James "Jim" Kelly was born in po dunk Iowa in 1893. He was a high school multi-sports star, and WWI veteran. Kelly coached at Depaul University before coming to the U of M, and in 1933-1934 he led the Blue Deacons to undefeated records in Football, Basketball, and Baseball. That isn't relevant to this post but I thought it was pretty bad ass.
When Kelly aka "Mr. Track" came to Dinkytown in 1937 there was little interest in Track and Field. But Mr. Track was out there innovating, with moves like the "Minnesota Whip" which is basically the modern way to throw discus. This led to Minnesota's only Track and Field National Championship in 1948 and propelled Kelly to be the U.S.A. National Track and Field Coach.
The 1956 Melbourne games were lit. Kelly received so much criticism for how he was running his team he had TWO heart attacks before the games began.

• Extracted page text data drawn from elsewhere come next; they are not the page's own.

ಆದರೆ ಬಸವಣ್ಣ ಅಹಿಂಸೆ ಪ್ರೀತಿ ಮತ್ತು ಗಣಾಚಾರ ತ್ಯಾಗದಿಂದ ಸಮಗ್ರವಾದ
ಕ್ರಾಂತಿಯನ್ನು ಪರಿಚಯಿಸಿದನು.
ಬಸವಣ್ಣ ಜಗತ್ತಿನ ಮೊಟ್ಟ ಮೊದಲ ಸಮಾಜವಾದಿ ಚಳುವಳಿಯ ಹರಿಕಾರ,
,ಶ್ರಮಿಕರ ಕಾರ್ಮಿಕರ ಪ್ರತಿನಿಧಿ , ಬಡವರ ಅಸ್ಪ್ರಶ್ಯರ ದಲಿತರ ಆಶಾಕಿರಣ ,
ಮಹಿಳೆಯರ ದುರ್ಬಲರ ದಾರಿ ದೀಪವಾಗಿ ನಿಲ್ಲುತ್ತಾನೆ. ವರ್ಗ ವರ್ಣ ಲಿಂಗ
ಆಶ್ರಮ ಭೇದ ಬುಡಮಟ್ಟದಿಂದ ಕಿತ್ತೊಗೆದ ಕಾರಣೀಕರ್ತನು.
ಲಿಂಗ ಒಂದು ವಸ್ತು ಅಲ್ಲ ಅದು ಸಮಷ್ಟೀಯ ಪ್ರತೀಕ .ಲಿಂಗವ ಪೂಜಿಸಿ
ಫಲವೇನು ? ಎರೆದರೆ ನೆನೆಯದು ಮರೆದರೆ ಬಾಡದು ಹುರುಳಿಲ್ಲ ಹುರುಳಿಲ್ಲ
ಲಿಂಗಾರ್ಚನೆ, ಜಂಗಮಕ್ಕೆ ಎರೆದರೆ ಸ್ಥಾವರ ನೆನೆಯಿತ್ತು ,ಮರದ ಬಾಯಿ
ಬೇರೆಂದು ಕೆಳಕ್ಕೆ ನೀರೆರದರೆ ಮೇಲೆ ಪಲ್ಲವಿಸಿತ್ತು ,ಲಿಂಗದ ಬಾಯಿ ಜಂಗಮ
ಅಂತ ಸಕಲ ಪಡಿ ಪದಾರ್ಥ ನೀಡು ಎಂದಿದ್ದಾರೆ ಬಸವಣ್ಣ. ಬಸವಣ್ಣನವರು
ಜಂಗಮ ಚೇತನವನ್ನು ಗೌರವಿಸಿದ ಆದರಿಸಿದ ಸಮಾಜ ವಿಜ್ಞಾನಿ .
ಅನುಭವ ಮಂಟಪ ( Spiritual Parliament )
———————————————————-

The Cold War was in full swing, and the Soviet Union came to Australia to make a statement. The USSR wanted to win badly, so badly there was literally a Water Polo match called "Blood in the Water" vs Hungary. The Soviets were the far and away favorites to win the Track and Field events, but that didn't stop Kelly boldly predicting at least 12 gold medals for the United States. The team did him 3 better coming home with 15 (at the time it was the best Track and Field performance ever). While Kelly's track squad did their part the USSR won the overall medal count 98 vs America's 74.
Jim Kelly retired from the U of M in 1963. Over his 26 years at Minnesota he had coached 36 Big Ten individual champions, 7 NCAA champs, and 15 All-Americans. The 1964 yearbook describes that above all else Mr. Tracks' teams "were overwhelmingly native in personnel" whatever the heck that means. He died in 1972.